Whit waited, beneath his own blade, seeing the truth.

They’d broken Ewan to protect Grace.

And now he threatened Hattie.

As though he heard the words, Ewan looked to him. “If I don’t get love, you don’t. If I don’t get happiness, you don’t. If I don’t have hope, you don’t.”

Heart pounding like thunder, Whit willed himself to sound calm. Unmoved. “Her destruction wins you nothing. If you come for someone, come for me.”

“You were so busy hating our father that you learned nothing from him,” Ewan said. “This is how I come for you. And she is the weapon I won’t hesitate to use. You care for her.”

No.

Yes.

“You care for her, and you’ll give her up. Like I did. Or I’ll take her from you. Like you did.”

There, in the words, was the echo of their past. Cold, calculating Ewan, who always knew the best way to fight. The best route to triumph. Now their father, who always knew the best path to pain.

Whit’s mind was already racing, unraveling the plans from earlier in the evening, restitching them to keep Hattie safe. To keep her far from him. From danger.

She’ll think you betrayed her.

She’ll be right.

It didn’t matter. Whit strained beneath the knife, furious for this moment, once again at Ewan’s absent mercy. But this time, it was not his life in the balance. It was something far more precious. “If you hurt her, I vow to you and God—duke be damned. Grace be damned. The past be damned—I’ll see you directly into hell.”

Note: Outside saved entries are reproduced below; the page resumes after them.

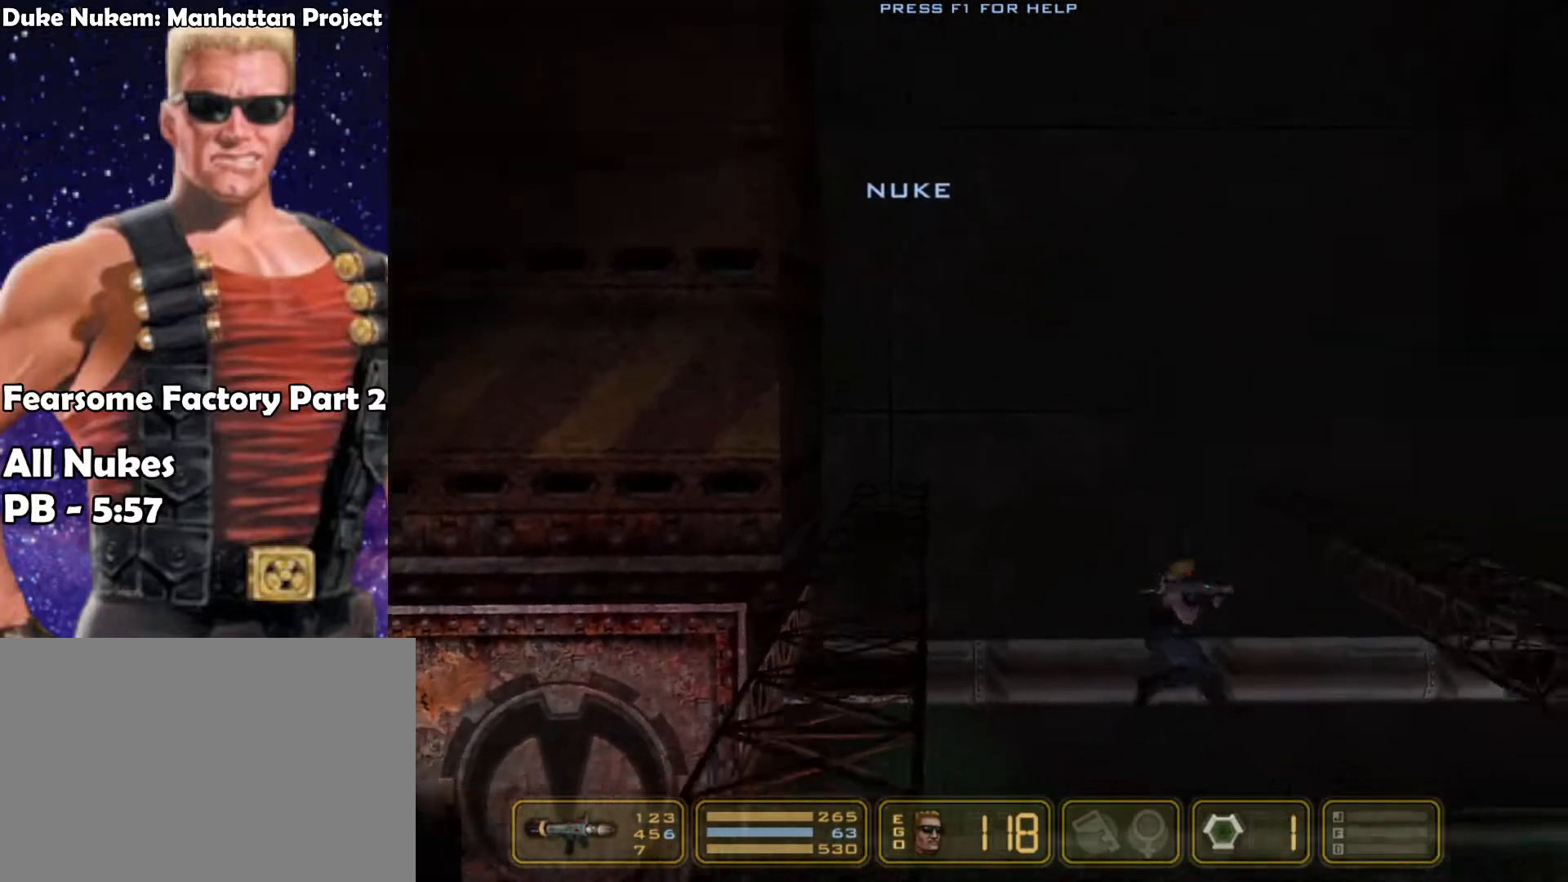
{"keys": ["right"], "events": []}
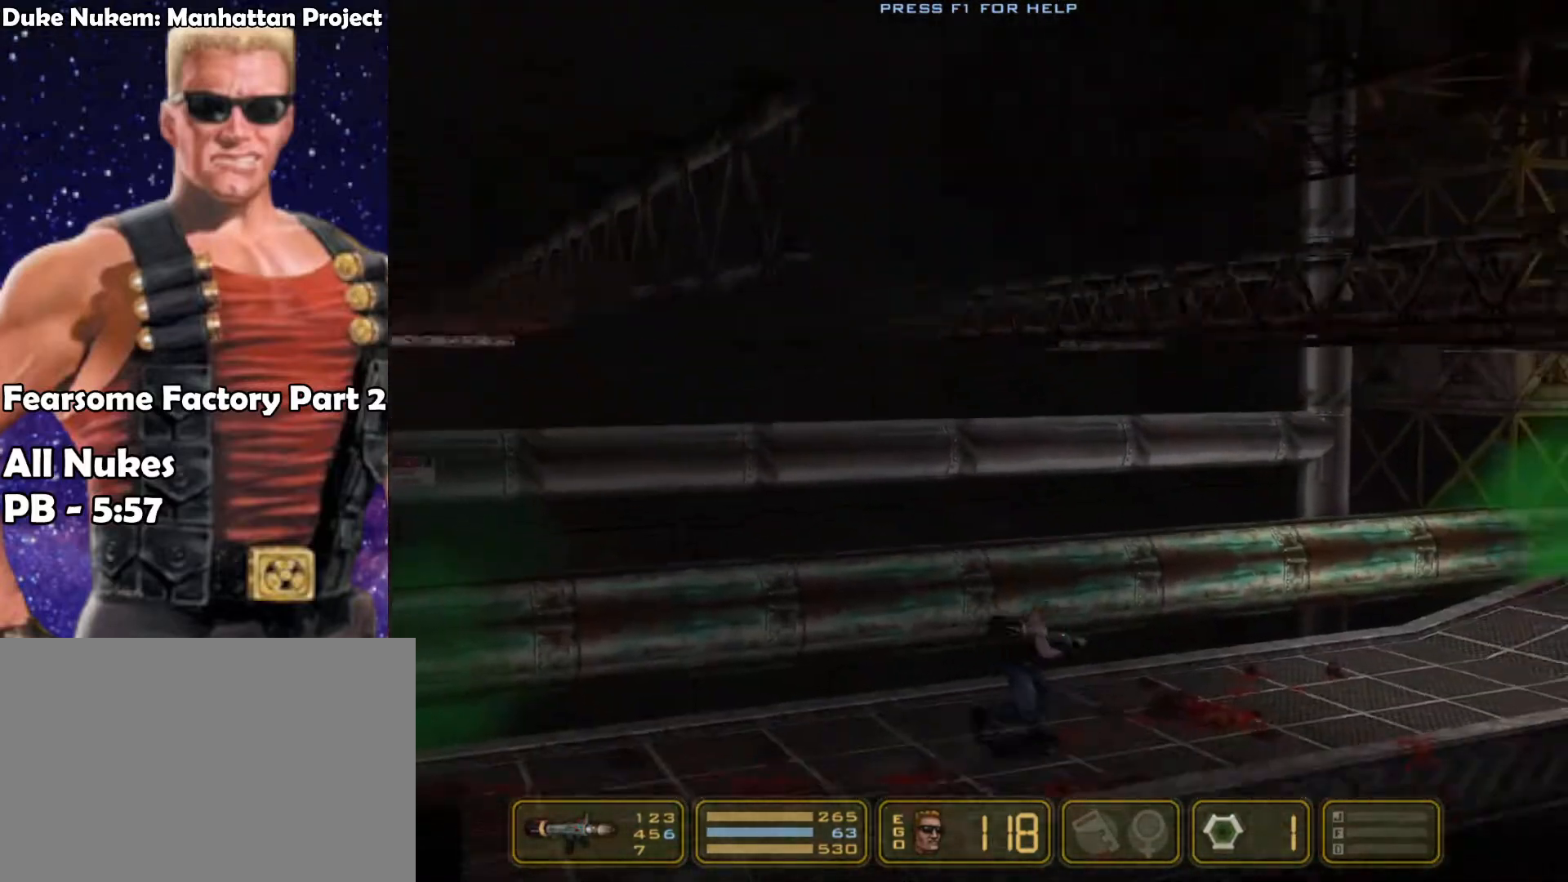
{"keys": ["right"], "events": []}
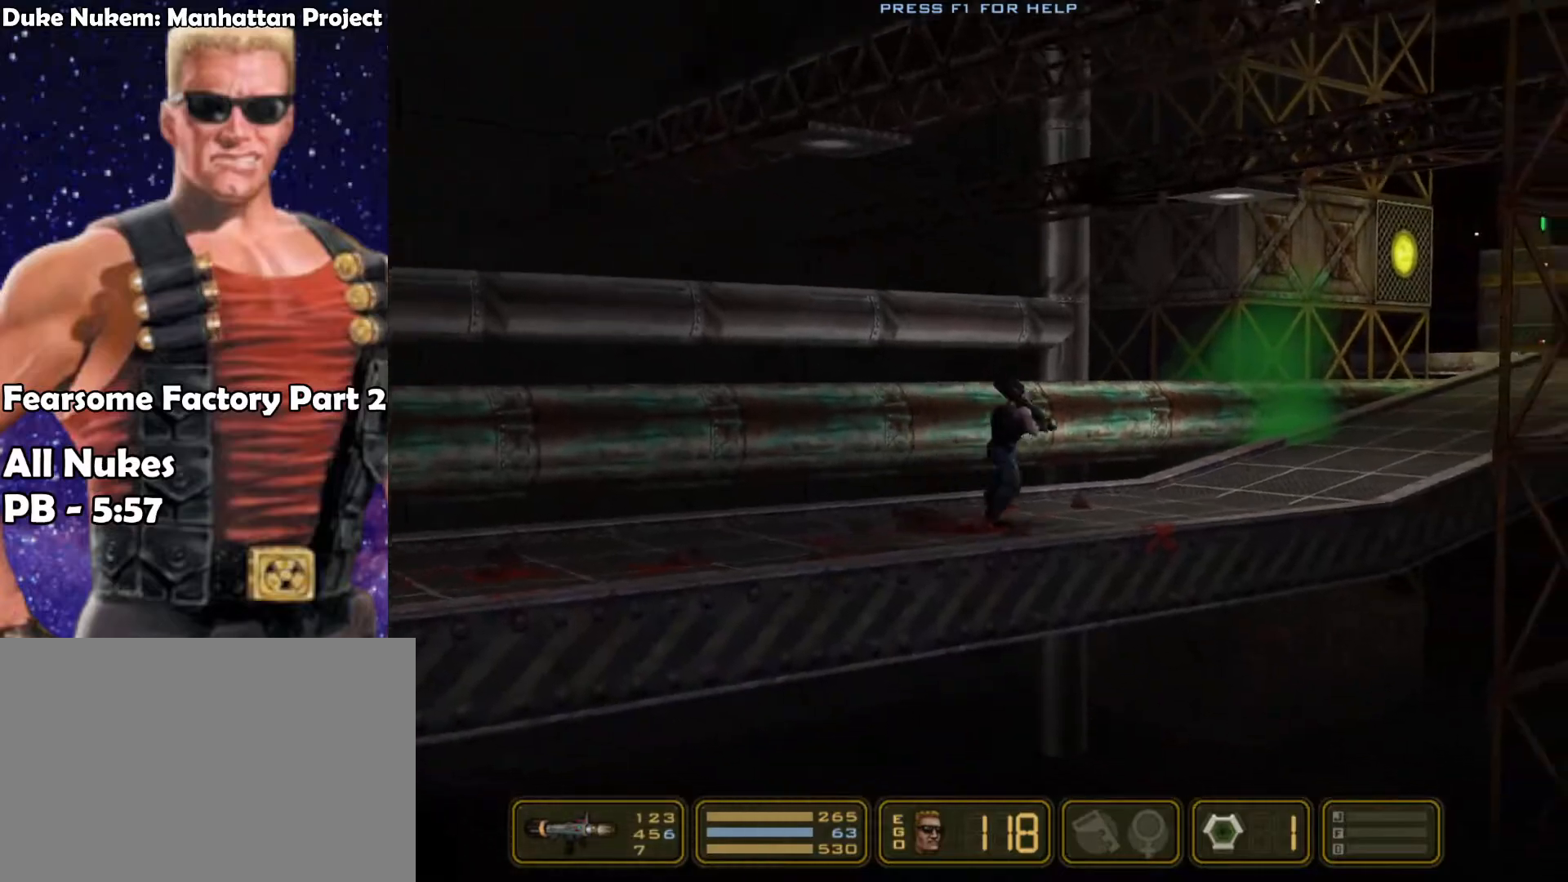
{"keys": ["right"], "events": []}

Ewan watched him for a moment, then said, “I am already there.”

And then he raised his hand, and knocked Whit out cold.





Chapter Fifteen


“Now, that’s a winning smile.”

Hattie finished checking a crate of silks that had come in on the ship from France—destined for Bond Street just as soon as the Sedley warehouse marked them arrived and unharmed. With a nod to the workman, she turned to find Nora coming up the gangway, the sun bright on her grass green walking dress.

Hattie’s smile widened. “What are you doing here?”

Nora stepped onto the deck. “A woman cannot see the new head of Sedley Shipping in her element?”

Hattie laughed, the description making her even lighter on her feet than she’d been earlier in the day. And the day before. And the day before that, the morning after she’d left Whit in the dark Warnick gardens with his promise of both body and business. She waved a young man holding a half-open crate of something forward. “Not head yet.”

Nora scoffed at the word. “If I’ve learned anything about that man, it’s that when he vows something, he does it.”